TASK STATEMENT: Find the word "between" in the records and copy every line where it occurs.

---- THE INPUT

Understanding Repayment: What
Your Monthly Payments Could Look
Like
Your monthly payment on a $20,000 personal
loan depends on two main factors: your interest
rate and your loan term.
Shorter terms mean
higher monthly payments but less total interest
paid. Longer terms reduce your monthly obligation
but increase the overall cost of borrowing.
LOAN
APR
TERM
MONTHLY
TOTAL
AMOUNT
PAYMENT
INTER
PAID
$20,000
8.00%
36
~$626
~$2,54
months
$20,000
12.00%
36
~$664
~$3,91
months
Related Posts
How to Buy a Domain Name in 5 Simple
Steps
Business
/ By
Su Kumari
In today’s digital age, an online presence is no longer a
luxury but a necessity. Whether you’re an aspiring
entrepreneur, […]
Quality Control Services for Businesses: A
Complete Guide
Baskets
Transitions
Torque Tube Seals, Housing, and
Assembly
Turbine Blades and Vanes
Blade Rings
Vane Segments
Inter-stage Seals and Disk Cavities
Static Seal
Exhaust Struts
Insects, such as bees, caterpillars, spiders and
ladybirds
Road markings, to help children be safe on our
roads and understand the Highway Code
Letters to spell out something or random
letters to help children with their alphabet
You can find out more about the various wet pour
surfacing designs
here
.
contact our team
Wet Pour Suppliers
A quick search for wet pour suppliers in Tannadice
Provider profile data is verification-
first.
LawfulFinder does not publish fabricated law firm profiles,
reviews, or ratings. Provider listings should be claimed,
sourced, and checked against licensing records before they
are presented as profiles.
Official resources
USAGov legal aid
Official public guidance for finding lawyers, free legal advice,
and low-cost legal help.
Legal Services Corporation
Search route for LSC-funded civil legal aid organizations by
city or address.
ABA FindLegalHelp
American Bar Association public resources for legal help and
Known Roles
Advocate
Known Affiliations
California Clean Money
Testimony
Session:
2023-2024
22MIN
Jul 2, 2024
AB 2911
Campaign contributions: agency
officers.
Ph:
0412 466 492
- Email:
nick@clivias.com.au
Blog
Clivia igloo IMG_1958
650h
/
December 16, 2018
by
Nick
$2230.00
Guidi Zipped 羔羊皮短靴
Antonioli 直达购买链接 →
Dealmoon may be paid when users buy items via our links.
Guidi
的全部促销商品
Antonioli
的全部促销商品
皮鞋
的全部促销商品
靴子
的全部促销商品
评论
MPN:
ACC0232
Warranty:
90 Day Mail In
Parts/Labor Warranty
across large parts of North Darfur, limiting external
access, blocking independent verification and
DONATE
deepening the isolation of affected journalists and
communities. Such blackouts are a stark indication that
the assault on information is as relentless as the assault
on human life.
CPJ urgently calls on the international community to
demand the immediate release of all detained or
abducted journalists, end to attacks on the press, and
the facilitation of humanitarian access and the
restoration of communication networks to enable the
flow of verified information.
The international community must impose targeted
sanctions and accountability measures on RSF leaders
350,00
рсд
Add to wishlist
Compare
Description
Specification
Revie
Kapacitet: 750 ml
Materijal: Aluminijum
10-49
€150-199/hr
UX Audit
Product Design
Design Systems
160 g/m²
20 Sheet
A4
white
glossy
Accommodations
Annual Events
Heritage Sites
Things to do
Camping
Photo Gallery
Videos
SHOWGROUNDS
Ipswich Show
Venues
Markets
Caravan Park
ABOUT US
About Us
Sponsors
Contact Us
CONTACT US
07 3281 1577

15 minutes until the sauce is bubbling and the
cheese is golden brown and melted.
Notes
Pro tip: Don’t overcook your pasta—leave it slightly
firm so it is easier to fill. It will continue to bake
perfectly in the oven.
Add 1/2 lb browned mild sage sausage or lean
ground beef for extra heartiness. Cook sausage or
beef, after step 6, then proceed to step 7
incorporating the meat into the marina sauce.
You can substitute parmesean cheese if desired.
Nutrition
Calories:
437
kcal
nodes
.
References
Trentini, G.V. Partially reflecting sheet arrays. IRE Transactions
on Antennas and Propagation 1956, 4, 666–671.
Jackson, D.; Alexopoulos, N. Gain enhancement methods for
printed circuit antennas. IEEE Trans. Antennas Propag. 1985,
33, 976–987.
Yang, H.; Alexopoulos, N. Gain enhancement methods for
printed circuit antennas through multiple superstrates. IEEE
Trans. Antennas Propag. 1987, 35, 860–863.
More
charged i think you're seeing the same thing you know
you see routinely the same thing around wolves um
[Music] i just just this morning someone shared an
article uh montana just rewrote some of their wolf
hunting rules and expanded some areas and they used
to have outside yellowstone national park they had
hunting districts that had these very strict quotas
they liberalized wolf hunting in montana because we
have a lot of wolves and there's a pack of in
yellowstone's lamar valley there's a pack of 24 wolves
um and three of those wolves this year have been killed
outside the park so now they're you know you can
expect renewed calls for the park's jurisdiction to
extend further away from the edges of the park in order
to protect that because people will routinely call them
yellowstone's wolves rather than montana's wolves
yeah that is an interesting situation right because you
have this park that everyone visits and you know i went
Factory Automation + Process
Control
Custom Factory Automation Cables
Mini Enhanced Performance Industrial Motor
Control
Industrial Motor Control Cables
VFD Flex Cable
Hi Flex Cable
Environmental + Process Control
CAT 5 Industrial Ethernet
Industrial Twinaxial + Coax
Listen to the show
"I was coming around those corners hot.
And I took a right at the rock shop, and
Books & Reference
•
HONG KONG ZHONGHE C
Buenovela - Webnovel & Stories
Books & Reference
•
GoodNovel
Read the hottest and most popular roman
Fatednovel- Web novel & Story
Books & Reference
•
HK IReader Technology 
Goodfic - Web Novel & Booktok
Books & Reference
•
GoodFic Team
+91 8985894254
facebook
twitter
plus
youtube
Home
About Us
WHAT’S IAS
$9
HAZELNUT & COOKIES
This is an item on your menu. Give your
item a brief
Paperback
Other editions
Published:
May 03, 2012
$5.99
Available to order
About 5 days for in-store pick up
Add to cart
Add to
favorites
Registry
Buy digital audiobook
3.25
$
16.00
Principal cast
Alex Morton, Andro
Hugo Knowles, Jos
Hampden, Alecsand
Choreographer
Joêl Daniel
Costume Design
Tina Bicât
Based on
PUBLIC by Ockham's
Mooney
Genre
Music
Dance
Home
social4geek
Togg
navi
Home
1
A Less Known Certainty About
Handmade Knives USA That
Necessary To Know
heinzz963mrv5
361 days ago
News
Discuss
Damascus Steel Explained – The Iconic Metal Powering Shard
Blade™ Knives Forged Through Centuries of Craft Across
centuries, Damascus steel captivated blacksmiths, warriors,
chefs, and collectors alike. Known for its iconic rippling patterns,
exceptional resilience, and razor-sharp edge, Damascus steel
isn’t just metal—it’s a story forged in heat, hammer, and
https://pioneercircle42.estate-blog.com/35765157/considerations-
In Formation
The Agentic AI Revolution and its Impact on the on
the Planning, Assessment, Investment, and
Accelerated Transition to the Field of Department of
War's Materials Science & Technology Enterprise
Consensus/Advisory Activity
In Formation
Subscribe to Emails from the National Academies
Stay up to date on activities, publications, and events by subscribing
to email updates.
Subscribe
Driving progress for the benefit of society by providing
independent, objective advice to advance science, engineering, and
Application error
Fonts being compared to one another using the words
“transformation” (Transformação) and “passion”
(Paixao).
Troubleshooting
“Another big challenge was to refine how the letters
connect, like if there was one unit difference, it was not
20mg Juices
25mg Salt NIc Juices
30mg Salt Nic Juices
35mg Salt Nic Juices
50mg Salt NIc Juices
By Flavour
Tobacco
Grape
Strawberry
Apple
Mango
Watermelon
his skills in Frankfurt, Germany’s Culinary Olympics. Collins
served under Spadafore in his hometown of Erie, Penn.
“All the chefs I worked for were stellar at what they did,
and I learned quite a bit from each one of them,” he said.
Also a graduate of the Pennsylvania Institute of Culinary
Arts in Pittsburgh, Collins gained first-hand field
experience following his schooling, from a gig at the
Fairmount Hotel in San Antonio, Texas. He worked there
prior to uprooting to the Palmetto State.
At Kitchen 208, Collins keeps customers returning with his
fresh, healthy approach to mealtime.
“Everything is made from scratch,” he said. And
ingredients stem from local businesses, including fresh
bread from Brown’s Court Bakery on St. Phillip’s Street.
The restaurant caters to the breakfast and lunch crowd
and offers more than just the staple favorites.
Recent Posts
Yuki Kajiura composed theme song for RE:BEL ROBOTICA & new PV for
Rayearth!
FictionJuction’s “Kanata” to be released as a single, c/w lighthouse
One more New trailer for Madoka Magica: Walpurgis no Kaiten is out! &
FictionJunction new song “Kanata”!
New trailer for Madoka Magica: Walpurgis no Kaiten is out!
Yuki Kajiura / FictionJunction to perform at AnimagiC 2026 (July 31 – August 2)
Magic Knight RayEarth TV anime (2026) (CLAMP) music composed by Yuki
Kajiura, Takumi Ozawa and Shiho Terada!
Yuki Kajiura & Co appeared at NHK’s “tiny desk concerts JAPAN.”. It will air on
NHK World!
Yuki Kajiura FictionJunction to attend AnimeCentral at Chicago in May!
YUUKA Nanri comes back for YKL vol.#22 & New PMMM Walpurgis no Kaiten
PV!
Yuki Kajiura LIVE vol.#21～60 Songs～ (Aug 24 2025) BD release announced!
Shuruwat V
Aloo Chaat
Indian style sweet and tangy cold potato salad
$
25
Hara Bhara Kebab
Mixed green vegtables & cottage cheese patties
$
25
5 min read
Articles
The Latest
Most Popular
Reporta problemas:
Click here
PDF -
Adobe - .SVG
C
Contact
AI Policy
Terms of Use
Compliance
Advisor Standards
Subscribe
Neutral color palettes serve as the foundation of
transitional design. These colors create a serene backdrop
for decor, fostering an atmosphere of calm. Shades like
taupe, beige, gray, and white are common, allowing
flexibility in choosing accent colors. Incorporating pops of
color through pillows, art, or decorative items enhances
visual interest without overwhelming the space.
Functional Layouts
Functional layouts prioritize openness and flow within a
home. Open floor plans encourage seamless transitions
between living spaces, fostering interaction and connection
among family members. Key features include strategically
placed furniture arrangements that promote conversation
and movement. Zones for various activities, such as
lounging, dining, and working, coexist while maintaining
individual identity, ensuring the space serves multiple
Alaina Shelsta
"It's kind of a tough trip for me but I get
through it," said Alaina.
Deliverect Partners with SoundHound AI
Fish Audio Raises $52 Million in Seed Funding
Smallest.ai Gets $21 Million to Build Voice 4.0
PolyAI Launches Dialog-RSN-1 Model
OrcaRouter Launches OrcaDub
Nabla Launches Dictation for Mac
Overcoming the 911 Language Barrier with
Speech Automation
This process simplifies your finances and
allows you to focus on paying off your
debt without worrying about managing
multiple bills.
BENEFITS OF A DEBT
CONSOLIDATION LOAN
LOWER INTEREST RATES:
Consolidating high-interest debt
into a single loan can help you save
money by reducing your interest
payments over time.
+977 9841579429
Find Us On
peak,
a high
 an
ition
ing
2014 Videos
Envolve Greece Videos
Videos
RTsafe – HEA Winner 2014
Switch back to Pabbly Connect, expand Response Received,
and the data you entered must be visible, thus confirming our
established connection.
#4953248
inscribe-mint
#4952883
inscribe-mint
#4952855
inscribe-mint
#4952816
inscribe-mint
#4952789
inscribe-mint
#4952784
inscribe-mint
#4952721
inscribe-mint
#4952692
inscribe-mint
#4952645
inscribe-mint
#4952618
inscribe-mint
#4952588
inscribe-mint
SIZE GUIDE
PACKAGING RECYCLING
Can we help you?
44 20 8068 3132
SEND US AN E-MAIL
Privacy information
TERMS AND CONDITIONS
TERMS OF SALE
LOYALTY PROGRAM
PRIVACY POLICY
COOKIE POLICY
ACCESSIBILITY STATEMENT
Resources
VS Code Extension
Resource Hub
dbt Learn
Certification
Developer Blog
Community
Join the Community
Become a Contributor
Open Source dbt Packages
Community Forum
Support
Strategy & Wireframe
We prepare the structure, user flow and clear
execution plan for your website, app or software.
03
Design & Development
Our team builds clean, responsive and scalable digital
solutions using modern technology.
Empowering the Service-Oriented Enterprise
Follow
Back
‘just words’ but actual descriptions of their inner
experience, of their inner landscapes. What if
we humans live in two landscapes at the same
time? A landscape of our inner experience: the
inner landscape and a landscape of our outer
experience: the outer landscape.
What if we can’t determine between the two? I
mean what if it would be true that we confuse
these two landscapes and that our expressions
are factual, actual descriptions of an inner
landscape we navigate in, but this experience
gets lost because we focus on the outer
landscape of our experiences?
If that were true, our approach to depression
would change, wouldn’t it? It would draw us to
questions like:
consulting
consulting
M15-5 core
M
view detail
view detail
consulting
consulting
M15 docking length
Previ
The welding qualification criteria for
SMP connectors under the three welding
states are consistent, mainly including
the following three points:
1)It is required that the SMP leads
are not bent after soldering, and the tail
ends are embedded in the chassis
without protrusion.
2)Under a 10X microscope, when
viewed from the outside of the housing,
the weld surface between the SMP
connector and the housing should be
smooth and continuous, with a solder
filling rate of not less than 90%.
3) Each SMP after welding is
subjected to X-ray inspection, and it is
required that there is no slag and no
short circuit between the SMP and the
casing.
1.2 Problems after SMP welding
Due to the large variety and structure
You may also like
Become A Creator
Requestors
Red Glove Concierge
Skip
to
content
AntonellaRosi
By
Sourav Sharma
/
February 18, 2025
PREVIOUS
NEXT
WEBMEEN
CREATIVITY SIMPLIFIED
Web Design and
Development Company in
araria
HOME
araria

--------

ANSWER TO THE PROBLEM:
between living spaces, fostering interaction and connection
What if we can’t determine between the two? I
the weld surface between the SMP
short circuit between the SMP and the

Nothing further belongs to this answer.